What the exercise asks:
Scan the data below for lines holding the word "Mahindra", and copy each line found.
━━━━━ Records provided ━━━━━
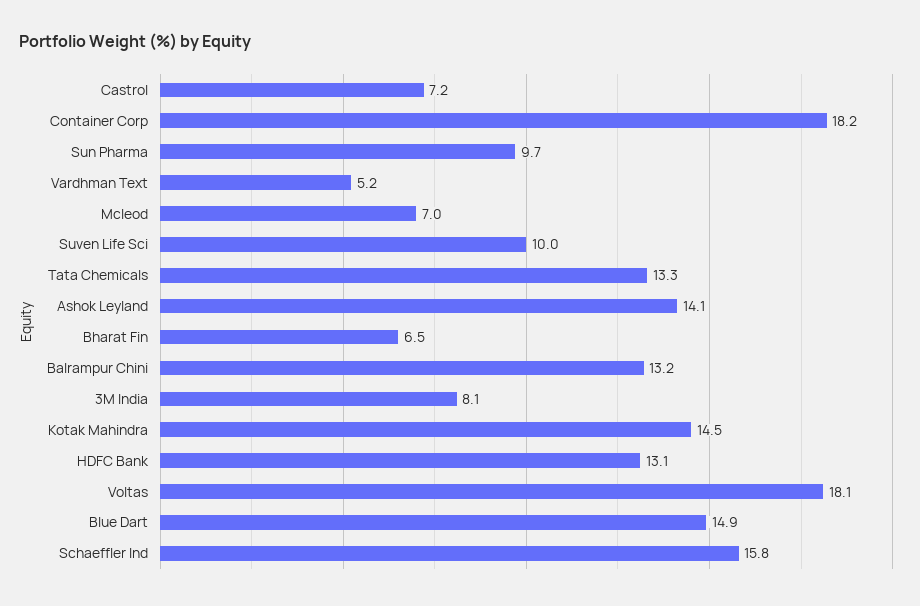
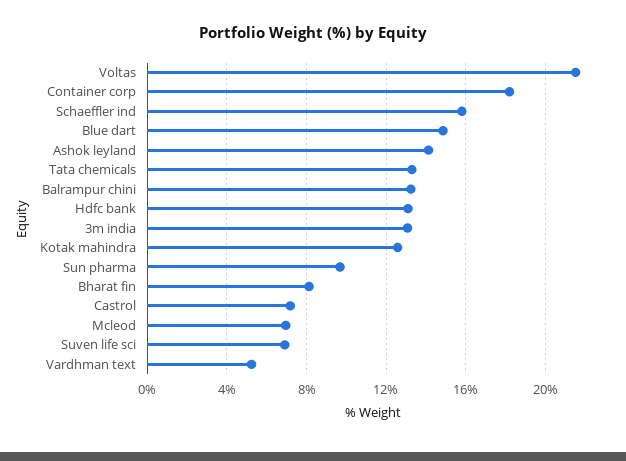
  {
    "Castrol": 7.2,
    "Container Corp": 18.2,
    "Sun Pharma": 9.7,
    "Vardhman Text": 5.2,
    "Mcleod": 7,
-   "Suven Life Sci": 10,
+   "Suven Life Sci": 7,
    "Tata Chemicals": 13.3,
    "Ashok Leyland": 14.1,
-   "Bharat Fin": 6.5,
+   "Bharat Fin": 8,
    "Balrampur Chini": 13.2,
-   "3M India": 8.1,
+   "3M India": 13,
-   "Kotak Mahindra": 14.5,
+   "Kotak Mahindra": 12.5,
    "HDFC Bank": 13.1,
-   "Voltas": 18.1,
+   "Voltas": 21.5,
    "Blue Dart": 14.9,
    "Schaeffler Ind": 15.8
  }

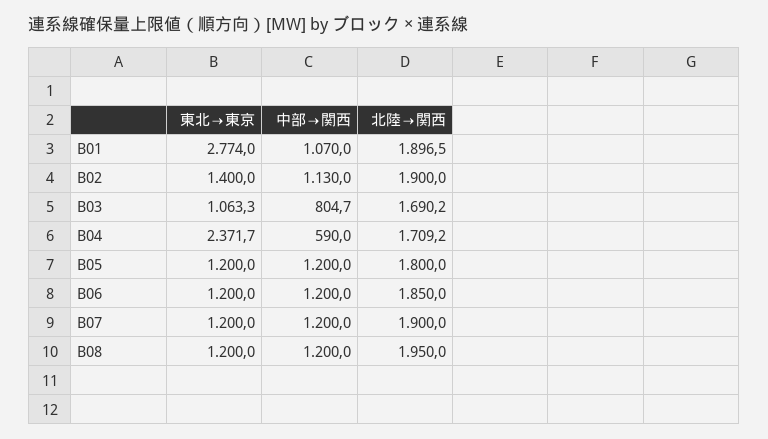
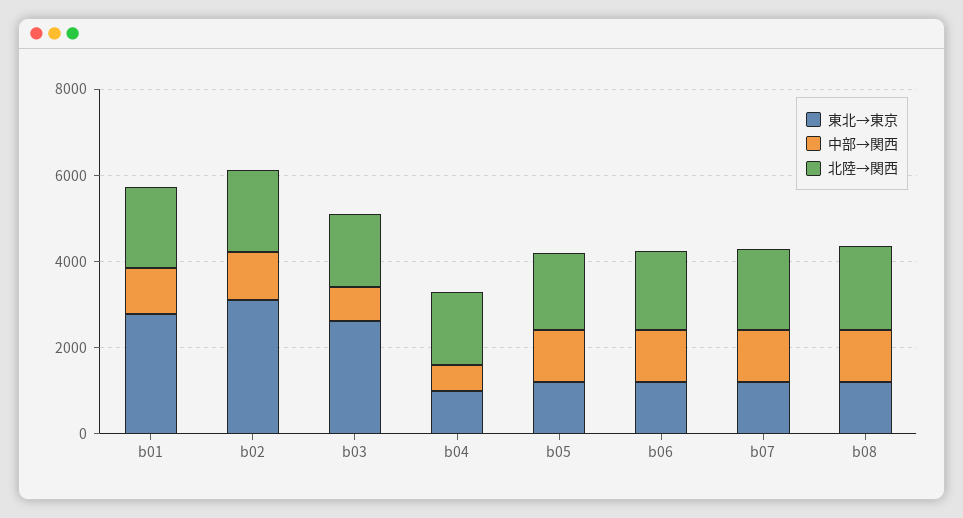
  {
    "東北→東京": {
      "B01": 2774,
-     "B02": 1400,
+     "B02": 3000,
-     "B03": 1063.3,
+     "B03": 2500,
-     "B04": 2371.7,
+     "B04": 1000,
      "B05": 1200,
      "B06": 1200,
      "B07": 1200,
      "B08": 1200
    },
    "中部→関西": {
      "B01": 1070,
      "B02": 1130,
      "B03": 804.7,
      "B04": 590,
      "B05": 1200,
      "B06": 1200,
      "B07": 1200,
      "B08": 1200
    },
    "北陸→関西": {
      "B01": 1896.5,
      "B02": 1900,
      "B03": 1690.2,
      "B04": 1709.2,
      "B05": 1800,
      "B06": 1850,
      "B07": 1900,
      "B08": 1950
    }
  }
━━━━━
Answer to this task:
-   "Kotak Mahindra": 14.5,
+   "Kotak Mahindra": 12.5,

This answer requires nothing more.